The answer is the full listing restated exactly, without any pictures.
──────── Dataset records ────────
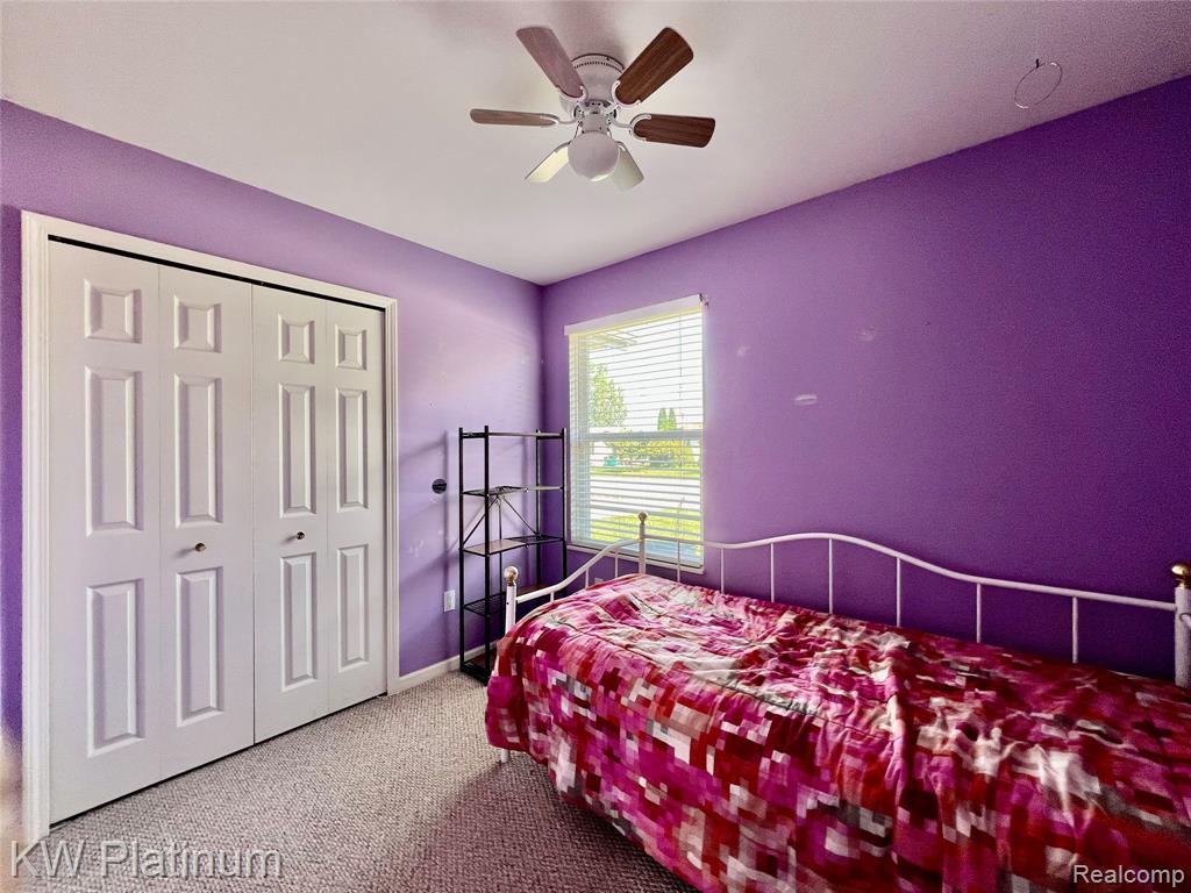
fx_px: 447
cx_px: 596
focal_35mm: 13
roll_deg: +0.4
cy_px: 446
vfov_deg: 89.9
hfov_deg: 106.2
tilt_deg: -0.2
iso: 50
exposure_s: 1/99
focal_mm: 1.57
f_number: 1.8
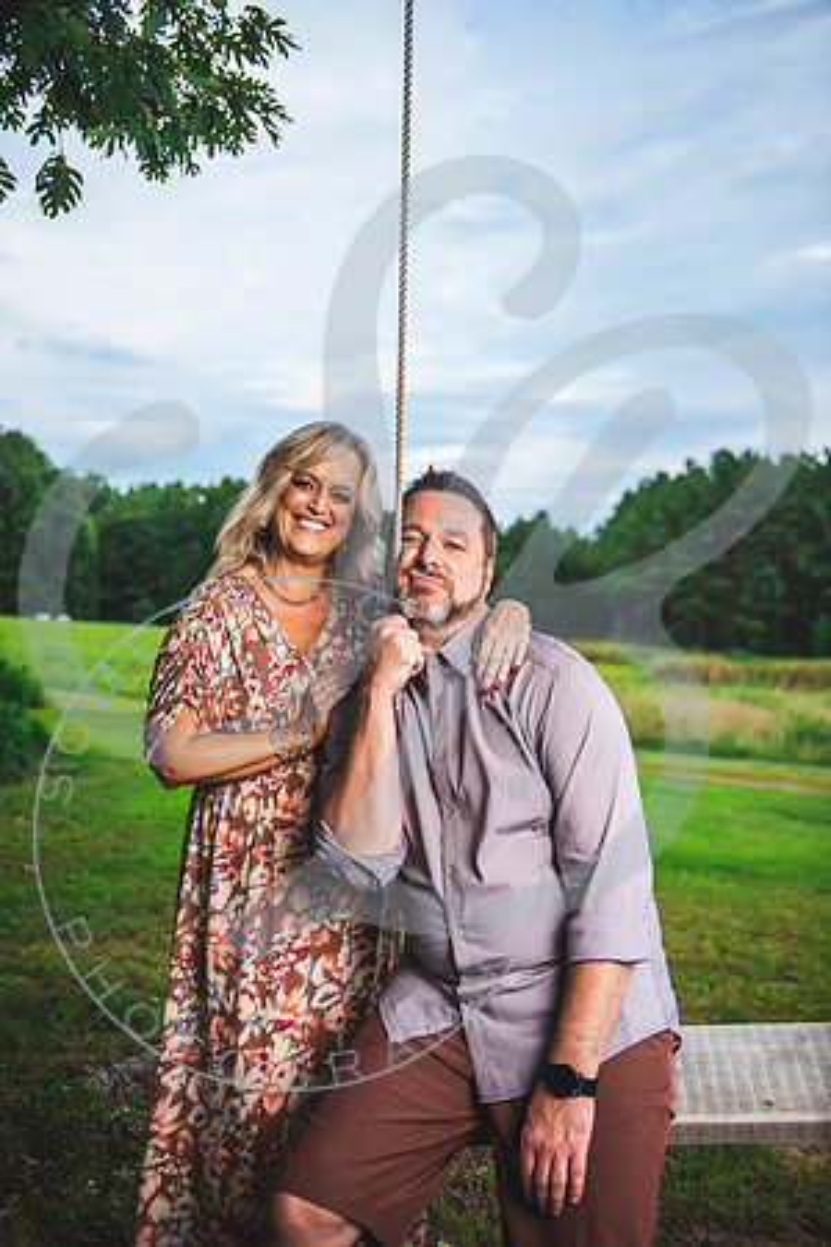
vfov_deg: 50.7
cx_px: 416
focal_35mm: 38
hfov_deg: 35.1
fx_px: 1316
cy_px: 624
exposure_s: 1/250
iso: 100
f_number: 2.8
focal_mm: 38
────────
**Task result**
fx_px: 447
cx_px: 596
focal_35mm: 13
roll_deg: +0.4
cy_px: 446
vfov_deg: 89.9
hfov_deg: 106.2
tilt_deg: -0.2
iso: 50
exposure_s: 1/99
focal_mm: 1.57
f_number: 1.8
vfov_deg: 50.7
cx_px: 416
focal_35mm: 38
hfov_deg: 35.1
fx_px: 1316
cy_px: 624
exposure_s: 1/250
iso: 100
f_number: 2.8
focal_mm: 38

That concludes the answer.